310 * Edge Nodes numbers are one of `[1, 10, 20, 50, 100, 200...]`.
311
312 * Pods numbers per Edge Node are one of `[1, 2, 5, 10, 20...]`.
313
314 Test Cases:
315 * Measure the latency between KubeEdge CloudHub and KubeEdge EdgeHub.
316
317 * Measure the throughput between KubeEdge CloudHub and KubeEdge EdgeHub.
318
319 * Measure CPU and Memory Usage of KubeEdge Cloud Part.
320
321 * Measure CPU and Memory Usage of KubeEdge Edge Part.
322
323 As the result of the latency and throughput, we can evaluate scalability of KubeEdge EdgeHubs also the same with KubeEdge Edge Nodes.
324
325 ## Thresholds
326
327 As the result of Performance Test, we expect to determine the performance and scalability for KubeEdge.
328 This is critical to make some improvement items for KubeEdge.

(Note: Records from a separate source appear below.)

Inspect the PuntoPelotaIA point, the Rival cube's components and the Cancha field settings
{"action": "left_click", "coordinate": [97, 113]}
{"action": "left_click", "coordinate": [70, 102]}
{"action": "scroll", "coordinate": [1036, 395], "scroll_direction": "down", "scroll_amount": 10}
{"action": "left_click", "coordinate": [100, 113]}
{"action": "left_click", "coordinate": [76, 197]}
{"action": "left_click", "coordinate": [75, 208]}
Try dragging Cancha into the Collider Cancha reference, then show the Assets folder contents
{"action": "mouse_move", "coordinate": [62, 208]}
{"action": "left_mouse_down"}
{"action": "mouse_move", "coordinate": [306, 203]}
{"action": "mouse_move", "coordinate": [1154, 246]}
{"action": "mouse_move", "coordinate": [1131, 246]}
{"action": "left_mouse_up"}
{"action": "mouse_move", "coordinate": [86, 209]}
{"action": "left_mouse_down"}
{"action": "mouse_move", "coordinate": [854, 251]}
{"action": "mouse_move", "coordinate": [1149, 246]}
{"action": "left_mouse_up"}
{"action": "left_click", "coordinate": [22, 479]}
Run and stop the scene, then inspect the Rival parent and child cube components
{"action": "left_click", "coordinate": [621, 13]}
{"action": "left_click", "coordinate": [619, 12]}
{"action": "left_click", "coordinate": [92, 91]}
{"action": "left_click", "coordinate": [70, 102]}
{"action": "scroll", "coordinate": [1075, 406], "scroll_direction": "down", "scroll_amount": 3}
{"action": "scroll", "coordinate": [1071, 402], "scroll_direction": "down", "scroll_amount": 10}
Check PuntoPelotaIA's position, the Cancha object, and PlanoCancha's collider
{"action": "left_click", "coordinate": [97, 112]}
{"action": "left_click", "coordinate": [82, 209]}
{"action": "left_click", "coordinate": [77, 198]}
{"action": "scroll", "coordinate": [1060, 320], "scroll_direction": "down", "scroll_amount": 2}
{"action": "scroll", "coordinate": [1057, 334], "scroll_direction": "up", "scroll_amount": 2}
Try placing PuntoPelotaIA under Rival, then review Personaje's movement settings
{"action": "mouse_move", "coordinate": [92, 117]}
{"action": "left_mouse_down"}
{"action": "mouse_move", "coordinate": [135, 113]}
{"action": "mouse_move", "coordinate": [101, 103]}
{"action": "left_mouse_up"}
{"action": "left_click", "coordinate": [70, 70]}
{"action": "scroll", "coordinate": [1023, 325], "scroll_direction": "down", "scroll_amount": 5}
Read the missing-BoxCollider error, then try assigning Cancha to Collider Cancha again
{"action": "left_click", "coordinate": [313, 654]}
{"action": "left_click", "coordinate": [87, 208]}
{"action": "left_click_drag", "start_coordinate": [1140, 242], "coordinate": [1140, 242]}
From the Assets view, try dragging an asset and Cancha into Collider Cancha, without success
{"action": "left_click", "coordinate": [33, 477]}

329 On the other hand, it will give the users recommended setup and user guides on KubeEdge.
330
331 As [this K8S document](https://github.com/kubernetes/community/blob/master/sig-scalability/configs-and-limits/thresholds.md) mentions,
332 since 1.6 release K8S can support 5000 Nodes and 150000 Pods in single cluster.
333 KubeEdge is based on K8S Master, the difference between K8S Nodes and KubeEdge Edge Nodes
334 is that KubeEdge Edge Nodes are not directly connected with the K8S Master like the K8S Nodes do.
335 The KubeEdge Cloud Part connects K8S Master with KubeEdge Edge Nodes.
336 Certainly the KubeEdge Edge Nodes are light weight and making use of less resources like CPU, Memory.
337
338 Currently about KubeEdge we have no performance data which can make comparison with the other systems.
339 But we can measure the performance and scalability for KubeEdge using the Performance Test data.
340 We can get the original test data from KubeEdge 0.3 release, and also make Performance Test for the follow up releases.
341 We define the following thresholds which will be based on the Performance Test data for KubeEdge.
342 In most cases, exceeding these thresholds do not mean KubeEdge fails over,
343 it just means its overall performance degrades.
344
345 | Quantity | 0.3 Release | 1.0 Release | Long Term Goal |
346 |-------------------------------------|----------------|-------------|----------------|
347 | Edge Nodes numbers | | | |
348 | Pods numbers | | | |
349 | Pods numbers per Edge Node | | | |
350 | Device numbers | | | |
351 | Device numbers per Edge Node | | | |
352
353 The KubeEdge Performance Test Cases will exceed 5000 Edge Nodes and 150000 Pods,
354 so that we can make comparison with K8S Cluster.
355 The form will be filled with the first round of Performance Test data.